Anyway, currently I'm implementing various minor details, like the rotating crown overlay sprite for leader units. Dunno if that metaphor is good enough. Usually the on site activity requires to eliminate the opposing leaders, while preserving your own leaders. Losing all leaders is a game over. Losing the single leaders means the loss of gold, which is evenly divided among all leaders. That gold is not dropped to avoid giving winning player the enormous advantage. Such mechanics solves numerous problems: one being the boring "hunt that last alien part", since the player has to kill only that bandit leader, and there is absolutely no reward to waste time on grinding all the guarding mobs. As a side effect introduces the concept of "lives" - each leader is a basically a single life. A squad can have several leaders, but must have at least one. In fact, any unit can be promoted into leader with the upfront payment and the daily upkeep. Non-leader units don't have daily upkeep, but paid per battle (similarly to these old Mindscape Warhammer games). So player is incentivized to use as little units as possible, while having several leaders for a backup.

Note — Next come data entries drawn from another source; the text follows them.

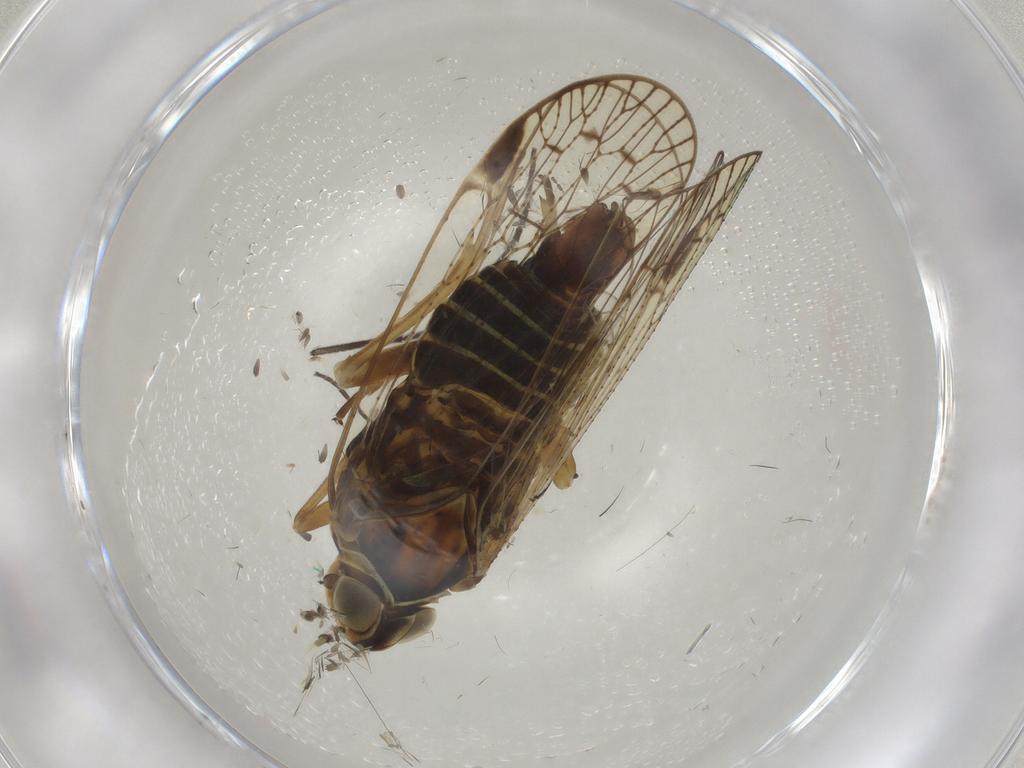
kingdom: Animalia
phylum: Arthropoda
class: Insecta
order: Hemiptera
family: Cixiidae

All that is a bit tricky, since it is not immediately obvious how to balance such a system. How much leader promotion should cost? Etc... And I will probably disable the ability to turn animals into leaders. It is a bit strange when a squad of knights is being led by a bat. But then again, a pack of wolves indeed has a leader. Then I also want allow players to start without initial cities, like in King's Bounty and Lords of Magic. That could be useful for a few less epic scenarios. So the upkeep for leaders should not be enormous, or it can even be proportional to the kingdoms income. I.e. the officer is some rich kingdom would obviously demand higher profit share, especially when life threatening risks are involved. Now a small rogue party will have smaller expectations. Same way currently the max loan temple gives to player is bound to players income. That is also the end game mechanics, since temple is one of the last structures city builds, and loans allow for exponential growth. Cities have no banks, but in the old times priests did banking, so it should be fine. Or not?